While I was still trying to make sense of the news that the Reverend Eva Haberman was in communication with Hutch, of all people, Ruth said, ‘But I thought Eva was in Idaho?’

Still staring at the note, I nodded. ‘After all the hoo-hah over Roger, she retreated to a family cabin in the Sawtooth Range. I had an email from her just last week,’ I added, really puzzled now. ‘You met with her?’

His mouth full, Hutch grunted.

‘She didn’t say a word to me about returning to Annapolis.’

Hutch swallowed a bite of egg roll. ‘Well, she’s back now, at least temporarily, and staying with the assistant pastor at St Anne’s. She wants you to call.’

I nodded, still feeling a bit stunned. ‘Will do.
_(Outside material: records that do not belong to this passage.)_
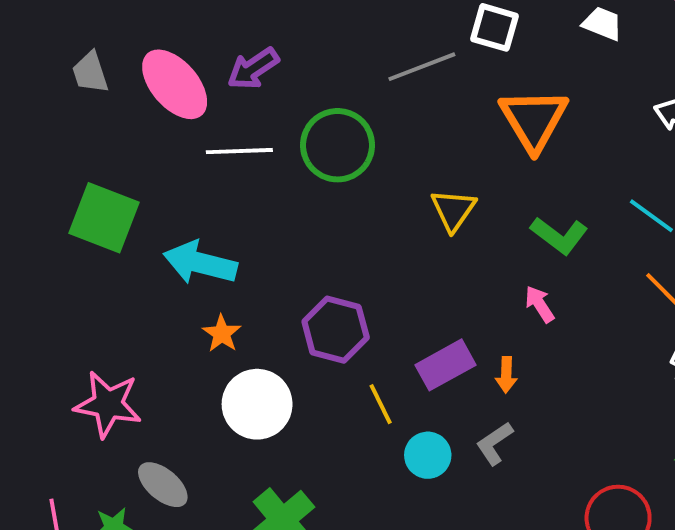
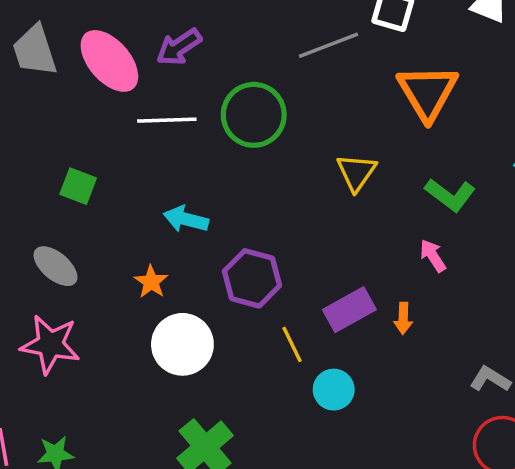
gray trapezoid: (90, 73) -> (35, 51), size x1.4
green square: (104, 218) -> (78, 186), moved, size x0.6
cyan arrow: (200, 263) -> (186, 219), moved, size x0.7
gray L-shape: (494, 443) -> (490, 379), moved, turned 66
gray ellipse: (163, 485) -> (55, 266), moved

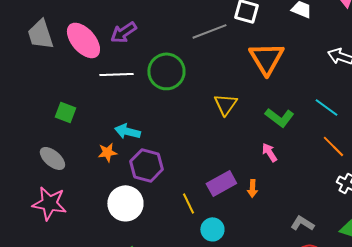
purple hexagon: (252, 278) -> (146, 165), moved
orange star: (151, 282) -> (107, 152), moved, turned 30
Did she say…?’

Hutch waved his egg roll. ‘Lawyer-client privilege, Hannah, yada yada yada.’

Paul leaned in my direction, his breath warm against my ear. ‘The plot, as they say, thickens.’

Resisting the urge to power up my cell phone and call Eva right away, I tucked the Post-it into my purse. ‘Very curious,’ I muttered, as I picked up my chopsticks and attacked a dumpling, spearing it neatly on the first try. ‘Very curious, indeed.’

Across the table, Hutch shrugged unhelpfully.

I shook my chopsticks at him. ‘No fortune cookie for you, Mr Hutchinson.’

‘I’m sure Eva will share her concerns with you, Hannah. It’s just not my place to do so.’

‘I know.’ I smiled back. ‘It’s just that I’m dying of curiosity!’

‘And I’m dying of hunger,’ Neelie interjected. She picked up her empty dinner plate in both hands, and held it out to my father. ‘Will you fetch me some more of those spicy green beans, George? And steamed rice.’ She smiled, revealing a row of even white teeth. ‘Please?’

What’s the matter with you, Neelie, I thought. Legs broken?

Even though Dad still had mounds of fried rice and sweet and sour pork on his own plate, he got up from his chair, relieved Neelie of her plate and said gallantly, ‘My pleasure, Cornelia.’

When he was out of earshot, Neelie touched my arm, her face serious, and I realized why she wanted to send Daddy away from the table. ‘I don’t want to worry you, dear, but your father is having terrible trouble with his eyes. He’s seeing a specialist up at Wilmer next Monday.’